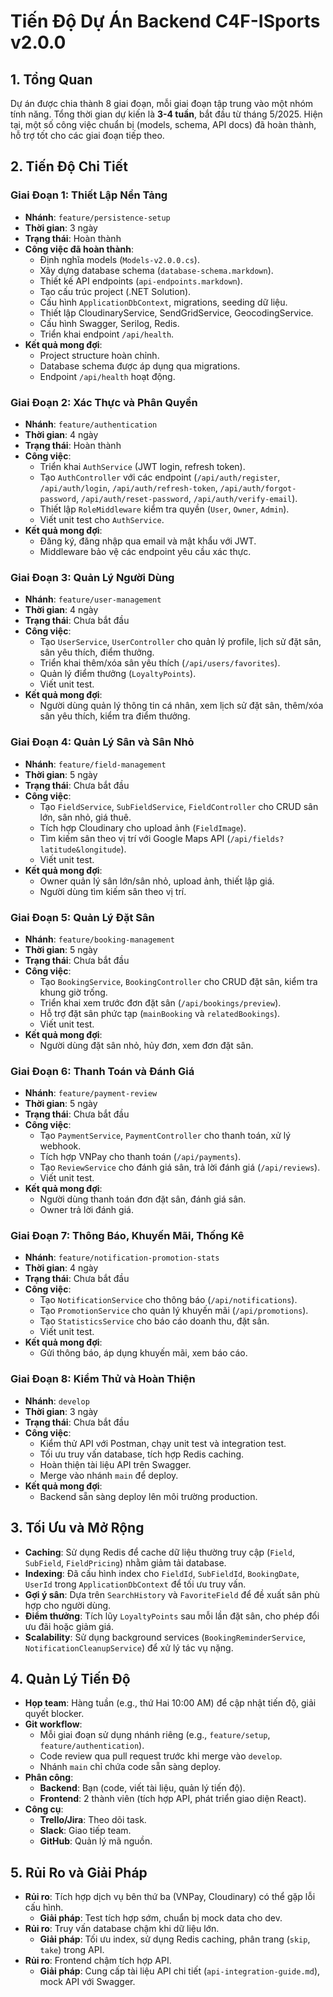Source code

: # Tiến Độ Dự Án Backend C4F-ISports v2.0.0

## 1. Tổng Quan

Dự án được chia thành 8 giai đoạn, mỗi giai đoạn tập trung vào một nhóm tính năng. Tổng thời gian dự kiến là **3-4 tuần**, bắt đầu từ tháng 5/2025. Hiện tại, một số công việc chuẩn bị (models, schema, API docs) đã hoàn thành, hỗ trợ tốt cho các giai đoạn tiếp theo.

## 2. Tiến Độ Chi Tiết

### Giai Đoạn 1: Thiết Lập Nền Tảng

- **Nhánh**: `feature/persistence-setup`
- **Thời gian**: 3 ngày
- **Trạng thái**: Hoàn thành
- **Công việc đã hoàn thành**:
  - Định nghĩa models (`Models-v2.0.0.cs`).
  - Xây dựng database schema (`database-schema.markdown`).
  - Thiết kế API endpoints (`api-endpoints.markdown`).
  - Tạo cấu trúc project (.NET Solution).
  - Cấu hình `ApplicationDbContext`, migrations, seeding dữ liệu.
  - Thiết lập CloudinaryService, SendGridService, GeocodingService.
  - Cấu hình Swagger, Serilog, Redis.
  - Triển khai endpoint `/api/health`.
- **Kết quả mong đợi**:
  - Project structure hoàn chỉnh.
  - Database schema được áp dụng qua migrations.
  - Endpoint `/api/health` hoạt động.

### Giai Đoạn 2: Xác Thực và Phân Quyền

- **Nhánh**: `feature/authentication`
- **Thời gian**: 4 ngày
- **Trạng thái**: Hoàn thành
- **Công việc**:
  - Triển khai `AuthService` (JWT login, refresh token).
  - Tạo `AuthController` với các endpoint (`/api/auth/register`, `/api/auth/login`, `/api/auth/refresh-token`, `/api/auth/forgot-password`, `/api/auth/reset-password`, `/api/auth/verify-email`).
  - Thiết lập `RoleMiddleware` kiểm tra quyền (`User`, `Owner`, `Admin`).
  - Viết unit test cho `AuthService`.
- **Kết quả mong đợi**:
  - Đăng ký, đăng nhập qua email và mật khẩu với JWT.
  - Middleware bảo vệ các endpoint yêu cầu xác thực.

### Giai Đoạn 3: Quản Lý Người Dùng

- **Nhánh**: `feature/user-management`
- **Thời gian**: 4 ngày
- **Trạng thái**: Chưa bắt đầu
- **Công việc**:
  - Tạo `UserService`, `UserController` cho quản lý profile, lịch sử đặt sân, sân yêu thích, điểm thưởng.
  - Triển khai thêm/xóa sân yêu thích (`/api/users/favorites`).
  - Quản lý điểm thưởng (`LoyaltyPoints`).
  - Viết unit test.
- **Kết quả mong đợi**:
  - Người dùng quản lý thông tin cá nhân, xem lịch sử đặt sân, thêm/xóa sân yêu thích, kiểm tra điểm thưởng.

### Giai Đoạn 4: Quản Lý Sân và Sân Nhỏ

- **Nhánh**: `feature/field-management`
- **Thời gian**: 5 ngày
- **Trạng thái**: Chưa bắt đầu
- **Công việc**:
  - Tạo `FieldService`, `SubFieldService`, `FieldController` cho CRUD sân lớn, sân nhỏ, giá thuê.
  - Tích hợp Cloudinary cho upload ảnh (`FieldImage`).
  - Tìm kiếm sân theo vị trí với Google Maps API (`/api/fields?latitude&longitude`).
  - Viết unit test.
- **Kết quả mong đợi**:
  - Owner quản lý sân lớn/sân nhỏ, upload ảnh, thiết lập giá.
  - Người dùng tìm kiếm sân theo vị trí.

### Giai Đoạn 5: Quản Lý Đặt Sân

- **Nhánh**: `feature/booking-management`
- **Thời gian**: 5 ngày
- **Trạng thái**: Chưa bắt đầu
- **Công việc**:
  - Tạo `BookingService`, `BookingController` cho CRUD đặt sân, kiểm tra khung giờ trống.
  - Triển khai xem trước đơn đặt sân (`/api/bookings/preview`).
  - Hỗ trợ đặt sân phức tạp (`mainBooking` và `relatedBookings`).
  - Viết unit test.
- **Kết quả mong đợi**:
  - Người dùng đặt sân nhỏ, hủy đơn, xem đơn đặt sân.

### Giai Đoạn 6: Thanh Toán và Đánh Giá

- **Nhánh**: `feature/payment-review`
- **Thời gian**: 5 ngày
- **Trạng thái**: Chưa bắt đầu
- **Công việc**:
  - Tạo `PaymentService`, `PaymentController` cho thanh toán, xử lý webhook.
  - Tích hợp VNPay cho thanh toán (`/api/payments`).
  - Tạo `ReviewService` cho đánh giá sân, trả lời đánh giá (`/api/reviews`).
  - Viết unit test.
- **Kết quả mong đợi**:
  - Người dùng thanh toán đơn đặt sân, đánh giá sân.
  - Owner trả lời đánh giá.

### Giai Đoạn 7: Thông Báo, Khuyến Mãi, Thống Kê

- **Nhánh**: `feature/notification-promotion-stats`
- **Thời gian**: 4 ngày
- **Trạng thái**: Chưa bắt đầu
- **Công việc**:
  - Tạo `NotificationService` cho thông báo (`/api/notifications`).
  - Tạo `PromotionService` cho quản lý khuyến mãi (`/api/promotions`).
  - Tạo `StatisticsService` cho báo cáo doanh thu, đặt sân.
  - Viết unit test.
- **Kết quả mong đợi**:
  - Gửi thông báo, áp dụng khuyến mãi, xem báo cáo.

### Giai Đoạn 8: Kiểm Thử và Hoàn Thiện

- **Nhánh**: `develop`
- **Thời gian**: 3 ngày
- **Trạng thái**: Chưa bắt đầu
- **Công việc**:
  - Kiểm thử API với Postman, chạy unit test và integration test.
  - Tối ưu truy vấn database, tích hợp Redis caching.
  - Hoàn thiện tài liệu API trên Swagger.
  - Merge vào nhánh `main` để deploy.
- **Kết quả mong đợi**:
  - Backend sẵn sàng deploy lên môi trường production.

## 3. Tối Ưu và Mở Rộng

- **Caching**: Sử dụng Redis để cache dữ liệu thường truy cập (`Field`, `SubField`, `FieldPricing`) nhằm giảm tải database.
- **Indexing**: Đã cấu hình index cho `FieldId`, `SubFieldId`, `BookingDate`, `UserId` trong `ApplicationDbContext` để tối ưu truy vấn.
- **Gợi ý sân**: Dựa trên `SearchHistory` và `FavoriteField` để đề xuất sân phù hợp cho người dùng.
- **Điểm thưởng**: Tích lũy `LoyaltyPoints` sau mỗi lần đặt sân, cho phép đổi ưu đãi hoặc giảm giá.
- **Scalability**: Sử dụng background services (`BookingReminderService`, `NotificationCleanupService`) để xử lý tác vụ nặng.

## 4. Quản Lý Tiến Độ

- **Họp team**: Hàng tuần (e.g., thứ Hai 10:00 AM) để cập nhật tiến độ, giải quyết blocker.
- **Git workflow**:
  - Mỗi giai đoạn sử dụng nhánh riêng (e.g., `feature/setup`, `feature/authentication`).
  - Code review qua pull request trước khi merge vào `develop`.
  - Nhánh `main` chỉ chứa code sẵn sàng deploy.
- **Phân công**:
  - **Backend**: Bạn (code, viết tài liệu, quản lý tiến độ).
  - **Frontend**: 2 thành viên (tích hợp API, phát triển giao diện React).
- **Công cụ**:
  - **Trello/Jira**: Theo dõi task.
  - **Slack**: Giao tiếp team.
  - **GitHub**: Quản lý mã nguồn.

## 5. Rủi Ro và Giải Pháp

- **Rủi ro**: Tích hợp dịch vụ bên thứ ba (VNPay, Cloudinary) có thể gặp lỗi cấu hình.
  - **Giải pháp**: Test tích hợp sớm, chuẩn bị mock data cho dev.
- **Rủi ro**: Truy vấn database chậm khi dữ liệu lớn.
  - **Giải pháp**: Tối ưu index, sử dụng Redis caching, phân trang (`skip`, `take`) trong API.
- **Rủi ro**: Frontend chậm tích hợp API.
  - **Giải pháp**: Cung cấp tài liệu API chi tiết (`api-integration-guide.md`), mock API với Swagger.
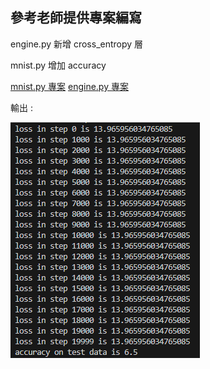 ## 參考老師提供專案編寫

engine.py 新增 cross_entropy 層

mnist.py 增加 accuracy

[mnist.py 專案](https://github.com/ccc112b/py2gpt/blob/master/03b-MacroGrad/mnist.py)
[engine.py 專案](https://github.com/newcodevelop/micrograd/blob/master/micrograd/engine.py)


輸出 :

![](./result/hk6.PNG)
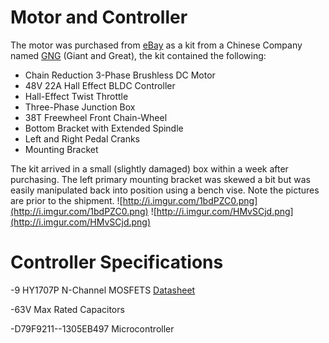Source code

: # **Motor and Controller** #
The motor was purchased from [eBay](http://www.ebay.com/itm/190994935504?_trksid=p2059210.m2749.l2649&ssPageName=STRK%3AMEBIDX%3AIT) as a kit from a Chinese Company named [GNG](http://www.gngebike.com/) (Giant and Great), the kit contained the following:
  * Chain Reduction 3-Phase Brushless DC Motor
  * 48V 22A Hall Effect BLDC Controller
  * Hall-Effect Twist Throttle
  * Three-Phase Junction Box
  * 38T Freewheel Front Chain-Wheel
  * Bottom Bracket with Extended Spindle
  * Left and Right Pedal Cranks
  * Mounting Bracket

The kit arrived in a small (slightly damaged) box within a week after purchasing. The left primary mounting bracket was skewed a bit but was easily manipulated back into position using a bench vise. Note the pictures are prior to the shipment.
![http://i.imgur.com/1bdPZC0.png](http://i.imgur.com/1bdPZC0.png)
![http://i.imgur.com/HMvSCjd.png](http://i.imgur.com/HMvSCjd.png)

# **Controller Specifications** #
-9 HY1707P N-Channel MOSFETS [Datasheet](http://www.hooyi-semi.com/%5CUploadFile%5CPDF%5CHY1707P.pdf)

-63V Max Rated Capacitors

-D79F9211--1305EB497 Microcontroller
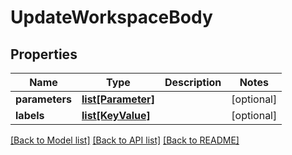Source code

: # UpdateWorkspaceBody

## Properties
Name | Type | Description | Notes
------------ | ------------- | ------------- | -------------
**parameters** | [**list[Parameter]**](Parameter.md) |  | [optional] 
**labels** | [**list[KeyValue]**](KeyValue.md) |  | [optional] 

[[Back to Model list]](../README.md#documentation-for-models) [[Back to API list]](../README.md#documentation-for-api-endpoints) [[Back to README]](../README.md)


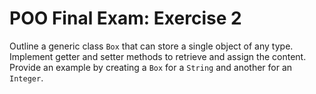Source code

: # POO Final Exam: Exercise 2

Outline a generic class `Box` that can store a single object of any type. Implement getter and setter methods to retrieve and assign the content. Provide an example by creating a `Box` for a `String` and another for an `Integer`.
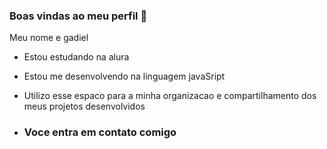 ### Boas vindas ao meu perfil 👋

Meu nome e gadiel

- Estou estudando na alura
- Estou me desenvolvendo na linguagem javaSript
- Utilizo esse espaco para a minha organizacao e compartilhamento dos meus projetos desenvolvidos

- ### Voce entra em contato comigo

Task details:
Reproduce verbatim the lines of the material above, beginning with its first line and ending with the line that contains "## 1. Tổng Quan"; skip pictures.

Answer for the task:
Source code

: # Tiến Độ Dự Án Backend C4F-ISports v2.0.0

## 1. Tổng Quan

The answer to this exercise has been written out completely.